Elena terdiam. Ia seperti melihat dirinya dulu saat menikah dengan Ibnu, dalam versi yang berbeda.
"Setelah ini aku akan mengajakmu bertemu Maryam," kata Elena mengalihkan pembicaraan.
"Harus hari ini? Aku tak tahu harus bersikap bagaimana dan berkata apa," ujar Adinda. Sambil mencondongkan badannya ke arah Elena ia berbisik, "Aku tidak terlalu suka anak kecil ..."
"Kau akan menyukainya, Maryam anak yang menyenangkan." Dalam hati Elena bertanya-tanya, 'Apakah kau tidak menyukai Al juga?'.
Dari tempat itu, mereka duduk di kantin sekolah memesan dua mangkuk bakso sambil menunggu jam belajar Maryam usai.
"Ceritakan padaku tentang kalian," pinta Elena sambil tersenyum hambar.
"Oh kalau aku, aku jatuh cinta pada mas Ibnu sejak pertama kali melihatnya. Kemudian kudengar ia mulai memperhatikanku," tuturnya tersipu. Elena mengutuk dirinya sendiri karena menanyakan hal bodoh yang membuatnya cemburu.
"Tidakkah kau tahu dari awal jika ia sudah beristri?" tanya Elena perih.

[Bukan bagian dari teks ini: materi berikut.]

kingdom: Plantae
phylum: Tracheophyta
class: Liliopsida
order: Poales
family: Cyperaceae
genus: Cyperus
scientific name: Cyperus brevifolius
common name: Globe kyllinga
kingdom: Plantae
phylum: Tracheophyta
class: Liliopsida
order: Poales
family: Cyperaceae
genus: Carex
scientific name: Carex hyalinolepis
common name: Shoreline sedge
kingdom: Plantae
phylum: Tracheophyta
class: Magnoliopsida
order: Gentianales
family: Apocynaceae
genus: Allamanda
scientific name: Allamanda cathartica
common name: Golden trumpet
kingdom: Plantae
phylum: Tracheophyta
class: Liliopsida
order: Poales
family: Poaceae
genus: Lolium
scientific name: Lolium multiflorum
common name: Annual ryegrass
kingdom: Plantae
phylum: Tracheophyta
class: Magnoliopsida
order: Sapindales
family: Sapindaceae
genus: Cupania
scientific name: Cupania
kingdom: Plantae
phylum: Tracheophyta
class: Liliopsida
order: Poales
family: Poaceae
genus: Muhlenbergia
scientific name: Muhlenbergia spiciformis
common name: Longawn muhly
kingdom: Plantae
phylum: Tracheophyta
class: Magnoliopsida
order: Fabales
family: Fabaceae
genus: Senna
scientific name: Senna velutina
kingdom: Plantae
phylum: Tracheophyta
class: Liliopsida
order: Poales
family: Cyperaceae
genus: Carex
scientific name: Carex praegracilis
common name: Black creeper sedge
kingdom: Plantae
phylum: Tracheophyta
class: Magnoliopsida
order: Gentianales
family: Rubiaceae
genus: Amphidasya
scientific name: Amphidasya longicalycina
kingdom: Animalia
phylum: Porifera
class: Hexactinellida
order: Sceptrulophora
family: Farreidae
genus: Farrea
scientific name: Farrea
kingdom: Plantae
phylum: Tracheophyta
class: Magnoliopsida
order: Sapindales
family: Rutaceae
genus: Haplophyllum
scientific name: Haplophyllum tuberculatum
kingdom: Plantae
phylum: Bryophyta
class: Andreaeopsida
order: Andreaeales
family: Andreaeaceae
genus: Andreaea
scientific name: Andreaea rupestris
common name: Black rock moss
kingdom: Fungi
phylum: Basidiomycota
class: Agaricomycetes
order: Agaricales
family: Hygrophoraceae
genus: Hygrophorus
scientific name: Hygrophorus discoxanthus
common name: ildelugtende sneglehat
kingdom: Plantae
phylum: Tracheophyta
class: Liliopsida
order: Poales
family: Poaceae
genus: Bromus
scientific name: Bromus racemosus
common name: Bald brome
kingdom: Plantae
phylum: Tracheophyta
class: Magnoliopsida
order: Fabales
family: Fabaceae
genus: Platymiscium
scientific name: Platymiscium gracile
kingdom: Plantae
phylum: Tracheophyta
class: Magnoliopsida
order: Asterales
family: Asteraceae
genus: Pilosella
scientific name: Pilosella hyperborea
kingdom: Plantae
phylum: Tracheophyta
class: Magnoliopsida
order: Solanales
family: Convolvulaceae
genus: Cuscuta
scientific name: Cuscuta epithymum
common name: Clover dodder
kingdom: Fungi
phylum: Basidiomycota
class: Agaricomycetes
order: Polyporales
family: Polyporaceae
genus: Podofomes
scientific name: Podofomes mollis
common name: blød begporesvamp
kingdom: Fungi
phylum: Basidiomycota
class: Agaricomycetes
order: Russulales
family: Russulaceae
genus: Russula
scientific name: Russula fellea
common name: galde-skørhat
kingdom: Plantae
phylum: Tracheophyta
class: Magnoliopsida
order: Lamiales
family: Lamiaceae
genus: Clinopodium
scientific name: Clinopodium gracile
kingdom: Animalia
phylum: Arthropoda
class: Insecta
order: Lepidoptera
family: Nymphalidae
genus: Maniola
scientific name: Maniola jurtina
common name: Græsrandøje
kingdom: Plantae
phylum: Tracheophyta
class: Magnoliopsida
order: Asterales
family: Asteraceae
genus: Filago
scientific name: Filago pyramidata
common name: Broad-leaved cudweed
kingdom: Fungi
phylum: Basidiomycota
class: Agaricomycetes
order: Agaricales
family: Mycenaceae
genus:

"Aku tahu ... tapi aku tak bisa menahan perasaanku. Lagipula mas Ibnu bilang, kau akan mengijinkannya karena agama membolehkannya." Adinda seperti membela diri membenarkan tindakannya.
Lonceng sekolah berbunyi, anak-anak berhamburan keluar dari kelasnya masing-masing. Elena berdiri dan beranjak menghampiri ketika dilihatnya sosok Maryam berlari ke arahnya dengan senyum cerah.
"Aku berhasil menyelesaikan hapalan surat An Naba!" lapornya bangga.
"Barakallahu, hebat Masya Allah!" Elena menyambut gembira dan menghadiahinya ciuman di kedua pipi Maryam.
"Jadi seperti biasa kita berempat makan es krim yang enak itu lagi nanti malam kan?" teriaknya bersemangat. Untuk memotivasi hapalan Maryam, Elena memang berinisiatif memberikan penghargaan setiap Maryam menyelesaikan satu surat. Berhubung Maryam suka sekali makan es krim maka ia menjanjikan untuk menikmatinya berempat, Maryam, Ibnu, Elena dan Al.
"Iya insya Allah ya, kalau Ayah tidak pulang terlalu malam. Dan nampaknya nanti kita akan berlima. Sini Ibu mau mengenalkanmu pada seseorang, ia akan menjadi anggota keluarga kita yang baru nanti." Elena menggandeng tangan Maryam dan membawanya ke hadapan Adinda.
"Siapa dia?", tanya Maryam curiga.
"Ini namanya Adinda. Ia akan menjadi bagian dari keluarga kita segera. Kau boleh memanggilnya Ibu, seperti kau memanggilku." Elena menerangkan hati-hati.
Adinda tersenyum tipis sambil menyodorkan tangannya, Maryam mundur selangkah.
"Ibuku bernama Elena, bukan Adinda. Aku tak suka padanya!" Maryam tiba-tiba berteriak marah, membalikkan badan lalu berlari menjauh.
"Maryam! Tunggu, Nak!" Elena terseok mengejar, larinya tak segesit Maryam dengan Al di gendongan dan gamis yang lebar.